Civ. No. 342.
May 28, 1907.
APPEAL from a judgment of the Superior Court of Los Angeles County, and from an order denying a new trial. N. P. Conrey, Judge.
The facts are stated in the opinion of the court
Russ Avery, for Appellants.
H. L. Dunnigan, Haas, Garret Dunnigan, and Charles H. McFarland, for Respondent.
This is an action to recover for grading and excavating done by plaintiff for defendants on fifteen acres of land in the city of Los Angeles. Judgment was for plaintiff and defendants appeal from the judgment and order denying a new trial.
The complaint alleges the cause of action in the following language: "Now comes the plaintiff and says that within the last two years past, he did grading and excavating for the defendants, for which they agreed to pay him the sum of six thousand one hundred seventy-three dollars."

┄┄┄┄┄┄

| Exercise requirements |
Continue the court opinion on the grading and excavating claim, starting after its last sentence.

┄┄┄┄┄┄

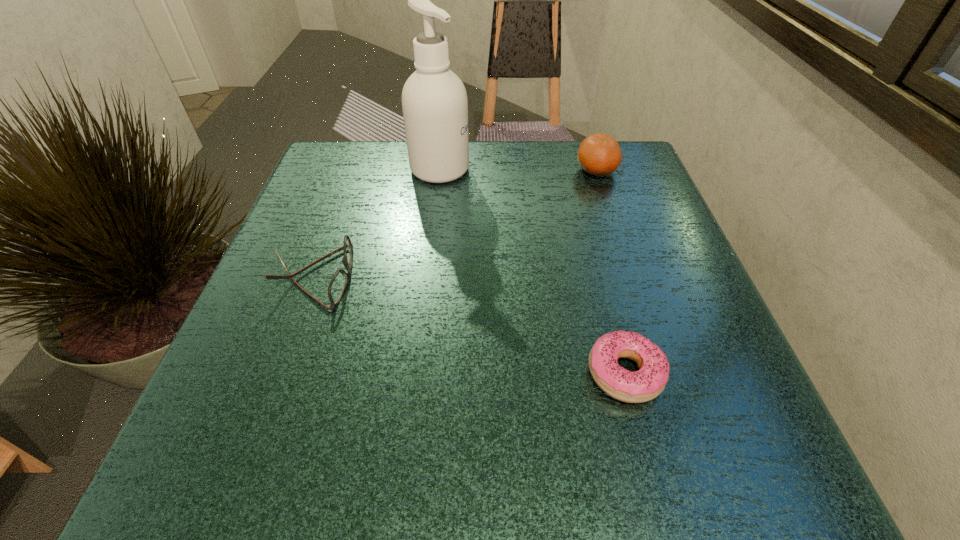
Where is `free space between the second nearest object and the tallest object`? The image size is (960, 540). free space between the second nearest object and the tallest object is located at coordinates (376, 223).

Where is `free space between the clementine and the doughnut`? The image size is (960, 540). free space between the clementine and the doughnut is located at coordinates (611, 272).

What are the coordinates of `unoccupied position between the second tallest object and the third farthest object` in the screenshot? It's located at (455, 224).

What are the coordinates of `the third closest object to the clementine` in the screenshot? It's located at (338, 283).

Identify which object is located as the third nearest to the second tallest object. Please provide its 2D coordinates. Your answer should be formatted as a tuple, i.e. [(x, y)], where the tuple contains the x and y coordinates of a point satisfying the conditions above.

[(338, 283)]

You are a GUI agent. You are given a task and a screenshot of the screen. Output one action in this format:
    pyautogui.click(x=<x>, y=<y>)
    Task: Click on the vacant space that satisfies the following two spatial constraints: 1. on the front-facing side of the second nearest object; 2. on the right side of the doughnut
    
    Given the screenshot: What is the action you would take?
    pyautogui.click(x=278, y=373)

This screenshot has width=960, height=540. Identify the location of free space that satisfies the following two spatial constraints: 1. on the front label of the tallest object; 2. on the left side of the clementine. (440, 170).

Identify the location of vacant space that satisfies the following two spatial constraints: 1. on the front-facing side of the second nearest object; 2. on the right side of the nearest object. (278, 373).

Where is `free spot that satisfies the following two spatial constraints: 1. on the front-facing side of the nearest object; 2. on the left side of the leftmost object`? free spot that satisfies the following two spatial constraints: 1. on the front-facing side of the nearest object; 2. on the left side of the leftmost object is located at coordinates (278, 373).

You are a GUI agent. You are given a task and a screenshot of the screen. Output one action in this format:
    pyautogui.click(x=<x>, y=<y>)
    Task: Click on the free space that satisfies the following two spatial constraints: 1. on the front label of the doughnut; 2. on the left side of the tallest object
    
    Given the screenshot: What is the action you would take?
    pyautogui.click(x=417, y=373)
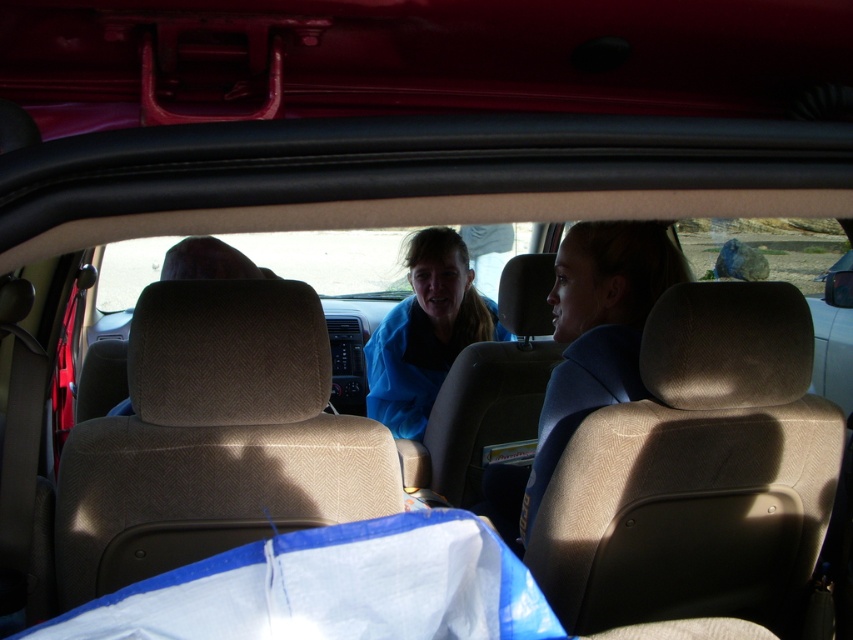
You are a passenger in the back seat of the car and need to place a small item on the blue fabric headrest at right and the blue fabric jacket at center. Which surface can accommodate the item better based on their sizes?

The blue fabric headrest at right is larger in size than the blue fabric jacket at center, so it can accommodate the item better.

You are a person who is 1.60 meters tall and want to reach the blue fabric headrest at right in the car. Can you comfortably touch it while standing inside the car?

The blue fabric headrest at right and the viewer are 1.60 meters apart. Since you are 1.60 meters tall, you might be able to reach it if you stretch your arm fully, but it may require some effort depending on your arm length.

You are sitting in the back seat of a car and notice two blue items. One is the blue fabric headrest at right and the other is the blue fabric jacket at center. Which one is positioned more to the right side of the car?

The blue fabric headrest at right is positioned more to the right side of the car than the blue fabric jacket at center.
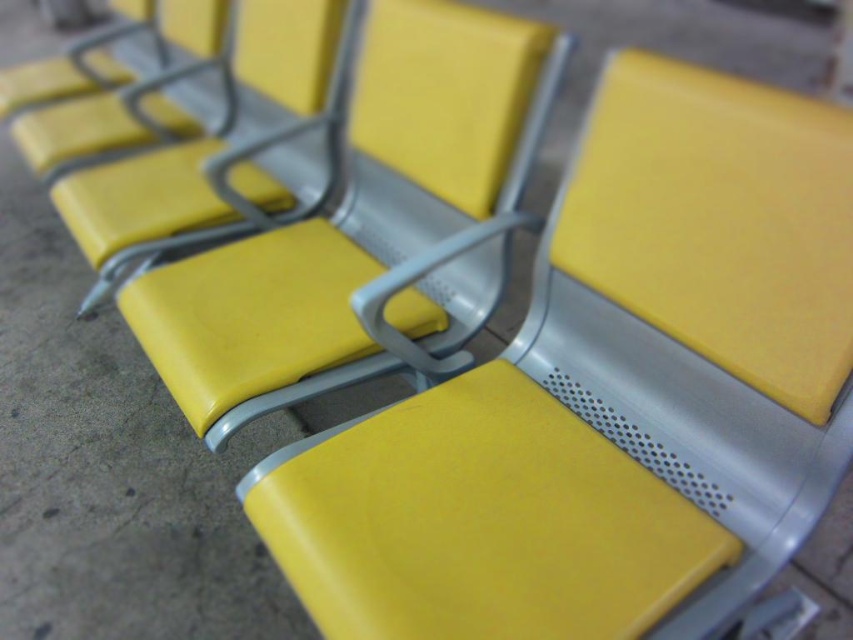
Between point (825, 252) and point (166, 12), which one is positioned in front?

┄┄┄┄┄┄

| Answer below |
By answer, counterclaim and cross-complaint defendants set out a special contract in writing between plaintiff and defendants, under which, it is alleged, all the grading and excavating involved in this action was done by plaintiff. By the terms of this contract the grading was to be done to the satisfaction of one S. O. Wood, civil engineer, and be testified to by his certificate in writing. It is alleged that plaintiff failed to perform his part of the contract in time, or at all, was unable to procure the certificate of the engineer, and abandoned the work and failed to complete it; that defendants were compelled to expend certain sums in finishing portions of the work, and suffered certain alleged damages by reason of the delay and failure of plaintiff to complete the grading according to contract.
The plaintiff's answer to the latter pleadings denies each and all the allegations mentioned, and the findings of the court expressly, or in effect, negative them all. The court also finds that plaintiff performed work in grading and excavating for the defendants, and that they agreed to pay him therefor as alleged in the complaint. That all the work done by plaintiff was done on the property described in defendants' pleadings, but that it was not all done under the contract pleaded therein. The court does not segregate the amount due for work under the contract from that due for other work, but finds there is now due to plaintiff from defendants $2,019 with interest, and the judgment is for that amount.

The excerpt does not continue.